ステップ3:解体業者の選定・見積もり(退去の1〜2ヶ月前)
店舗解体の実績がある業者を3社程度選び、相見積もりを取ります。
- 現地調査を依頼(無料)
- 見積書の内訳を確認(解体費、処分費、諸経費など)
- 工期の確認
- 過去の実績(同業種の施工例)を確認
💡 業者選びのポイント:店舗解体は住宅解体と異なるノウハウが必要です。「飲食店の厨房解体の経験」「商業施設内での工事実績」など、業種特有の経験がある業者を選びましょう。
ステップ4:解体工事の実施
工事開始。商業施設内の場合は夜間工事が一般的です。
- 養生・近隣(同フロアのテナント)への挨拶
- 内装・設備の解体
- 廃棄物の搬出
- 清掃
ステップ5:立会検査・引渡し
工事完了後、貸主または管理会社の立会のもと、原状回復が適切に完了したか検査を受けます。
- 契約書通りの範囲で工事が完了しているか確認
- 清掃が行き届いているか確認
- 鍵の返却
立会検査で問題がなければ、保証金・敷金の返還手続きに進みます。
店舗解体でよくあるトラブルと対策
トラブル1:「原状回復の範囲」の認識違い
問題:貸主が「スケルトンまで戻せ」と言うが、契約書には明記されていない。
対策:
- 契約書の原状回復条項を再確認
- 入居時の写真があれば提示
- 不動産仲介業者に間に入ってもらう
- 弁護士に相談(高額な追加請求の場合)
トラブル2:指定業者の見積もりが高すぎる
問題:貸主指定の業者の見積もりが相場の2倍以上。
対策:
- 他社の相見積もりを取り、比較表を作成
- 貸主に「相場より高額」と交渉
- 「消費者契約法」に基づき、不当に高額な場合は無効を主張できる可能性も
トラブル3:敷金が返ってこない
問題:原状回復工事を完了したのに、貸主が敷金を返還しない。
対策:
- 立会検査の記録を残す(写真・動画)
- 工事完了報告書を書面で提出
- 内容証明郵便で返還請求
- 少額訴訟(60万円以下)または通常訴訟で法的手段
トラブル4:工事中の騒音・粉塵で近隣テナントからクレーム
問題:同じフロアのテナントから「うるさい」「埃が入ってくる」とクレーム。
対策:
- 工事開始前に近隣テナントに挨拶・通知
- 養生を徹底
- 工事時間を協議(営業時間外に限定)
- 管理会社に事前通知してもらう
店舗解体の費用を抑えるコツ
1. 什器・厨房機器を買取業者に売却
まだ使える設備は買取業者に売却しましょう。特に以下は需要があります:
- 厨房機器(冷蔵庫、製氷機、フライヤーなど)
- エアコン
- 什器(棚、陳列台、レジカウンターなど)
- 照明器具
買取額は数万〜数十万円になることもあり、解体費用の足しになります。
2. 複数の業者から相見積もりを取る
店舗解体の費用は業者によって大きく異なります。

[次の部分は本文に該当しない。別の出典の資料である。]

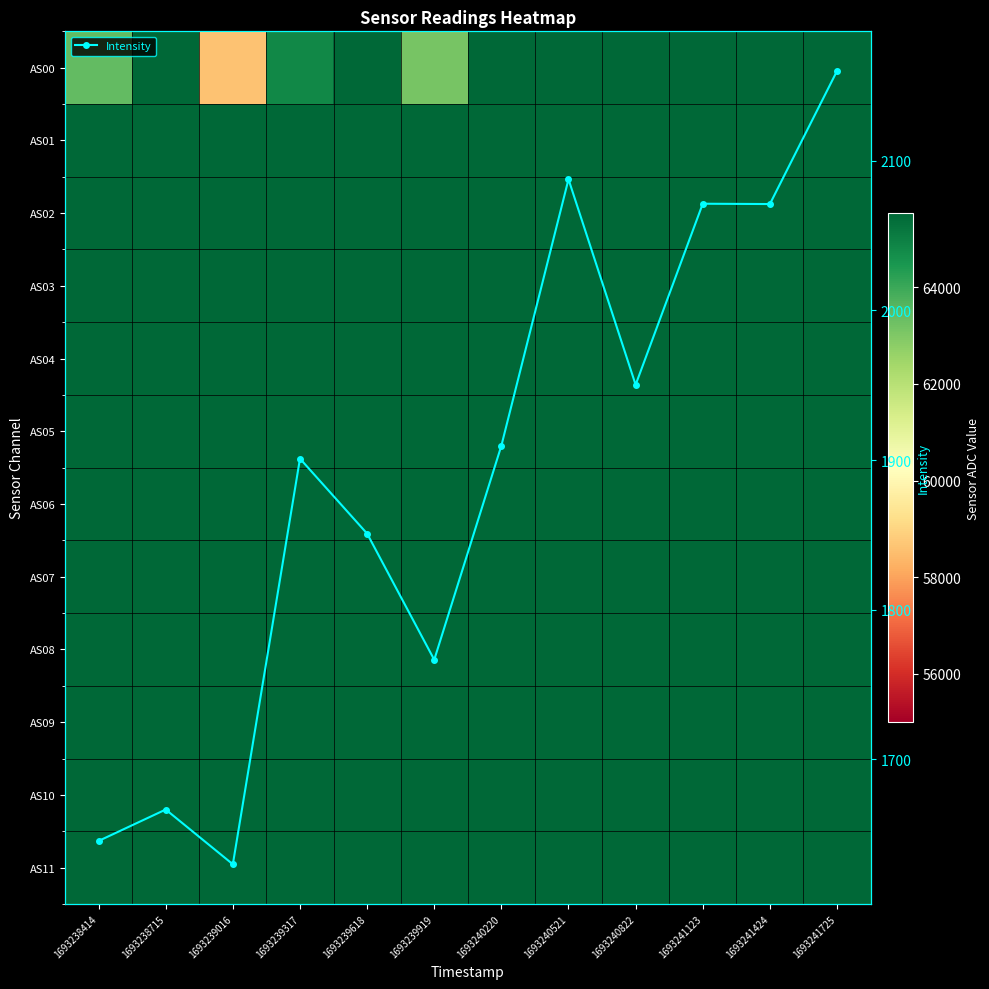

What is the value of the Intensity point at the 1st from the left?

1645.4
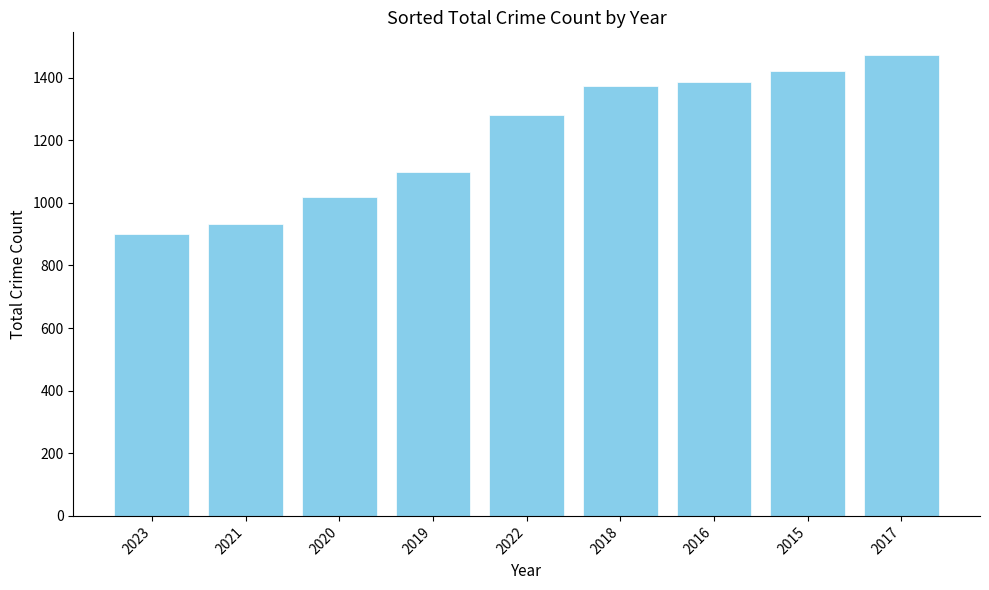

How many bars are there in total?

9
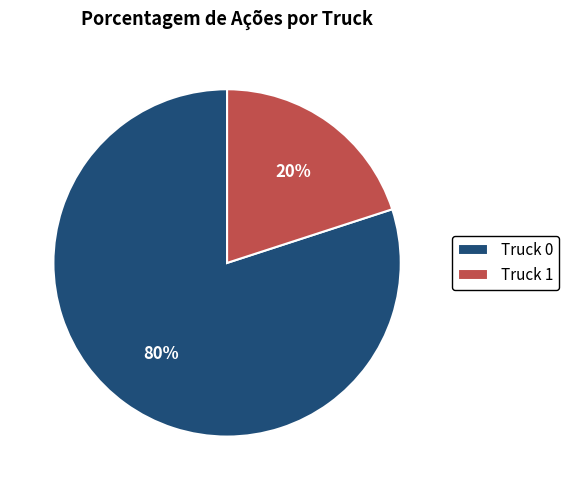

Is the sum of Truck 0 and Truck 1 greater than half?

Yes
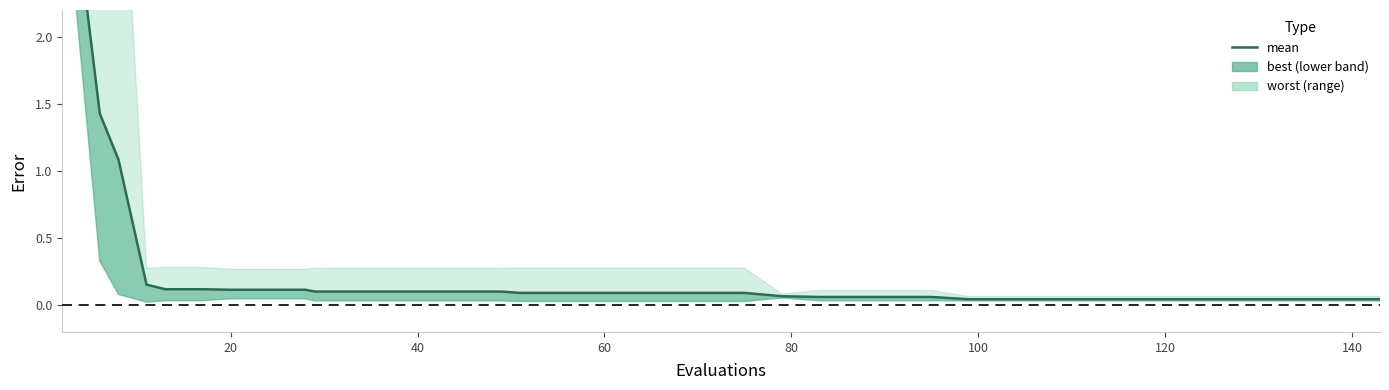

What is the difference between the maximum and second lowest values?

3.8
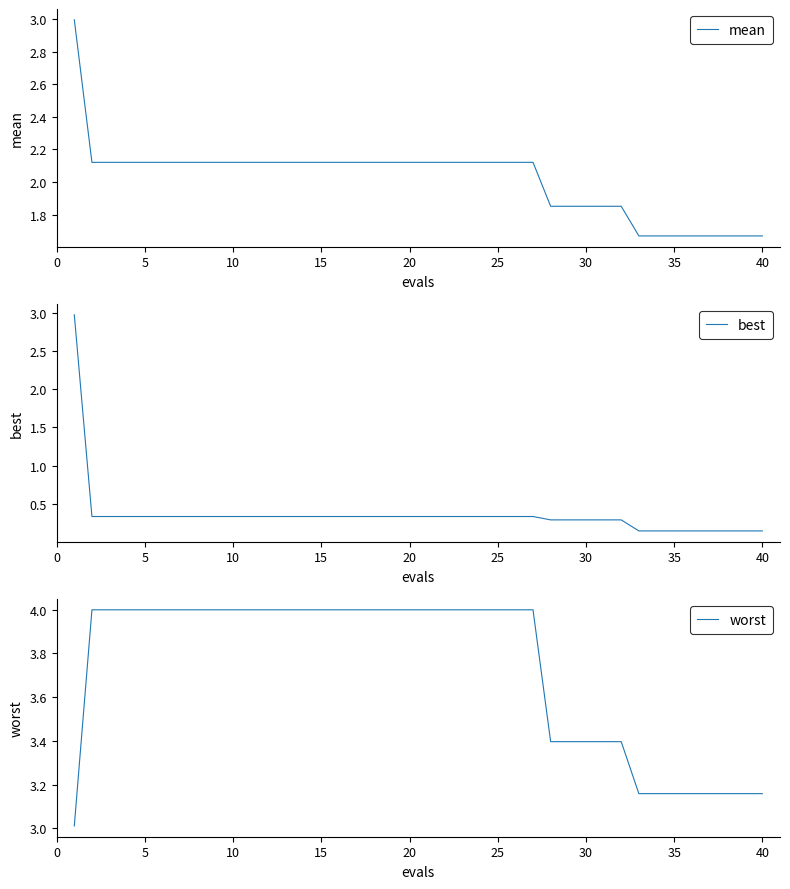

Rank the series at 40 from highest to lowest value.

worst, mean, best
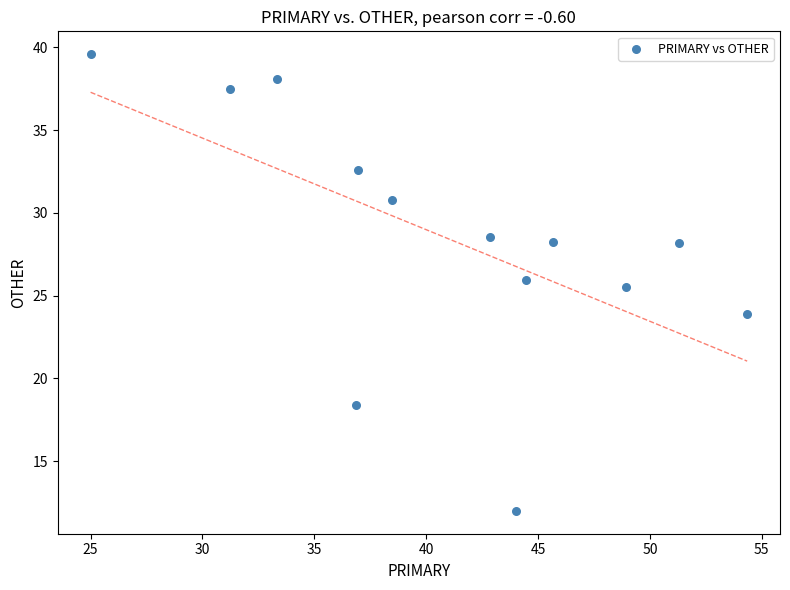

What Y value in the scatter plot is closest to 25?

25.5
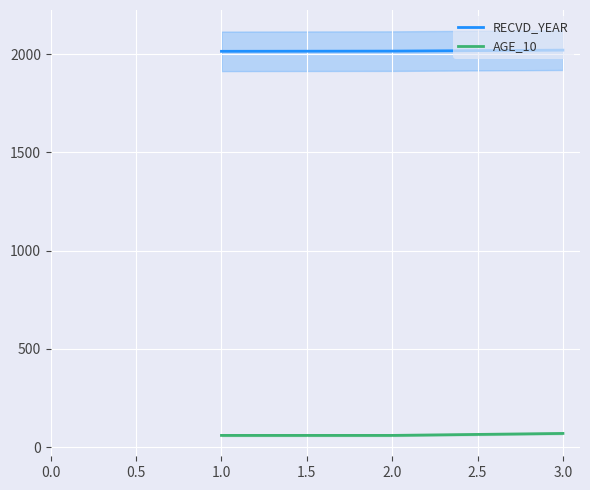

What is the average value of the AGE_10 series?

63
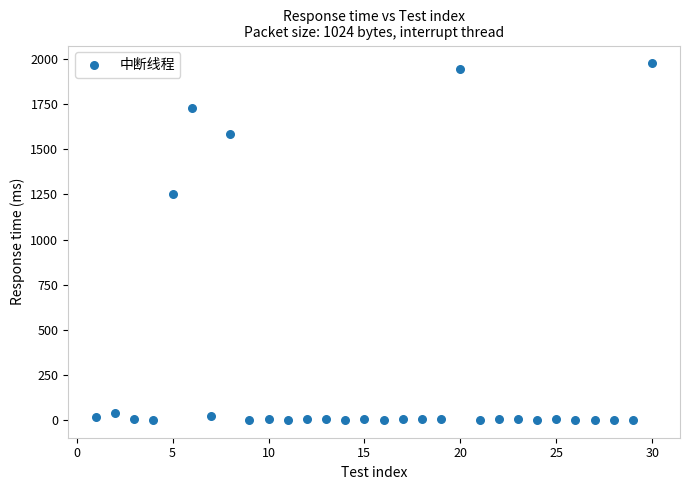

What is the range of Y values (max minus min)?

1973.8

最低3社から見積もりを取り、比較しましょう。
3. 自分でできる撤去は事前にやっておく
以下の作業は自分で行うことで費用を削減できます:
- 在庫商品の搬出
- 書類・備品の整理
- 軽量什器の運び出し
4. 解体業者に直接依頼する
貸主指定業者が高額な場合、交渉して自分で業者を選べるようにしましょう。元請け→下請けの構造を避け、直接解体業者に依頼することで中間マージンを削減できます。
まとめ:店舗解体で失敗しないために
- 契約書を必ず確認:原状回復の範囲、指定業者の有無を把握
- 貸主と事前協議:認識のずれをなくす
- 相見積もりを取る:指定業者でも交渉の余地あり
- 立会検査の記録を残す:トラブル防止のため写真・動画を撮影
- 早めに動く:退去の2〜3ヶ月前から準備を開始
店舗解体は費用が高額になりやすく、トラブルも多い分野です。しっかりと準備し、信頼できる業者を選ぶことで、スムーズな退去を実現しましょう。
よくある質問
Q原状回復の費用は誰が払いますか?
通常は借主(テナント)が負担します。
Q厨房機器は買い取ってもらえますか?
はい、中古厨房機器の買取業者に売却できる場合があります。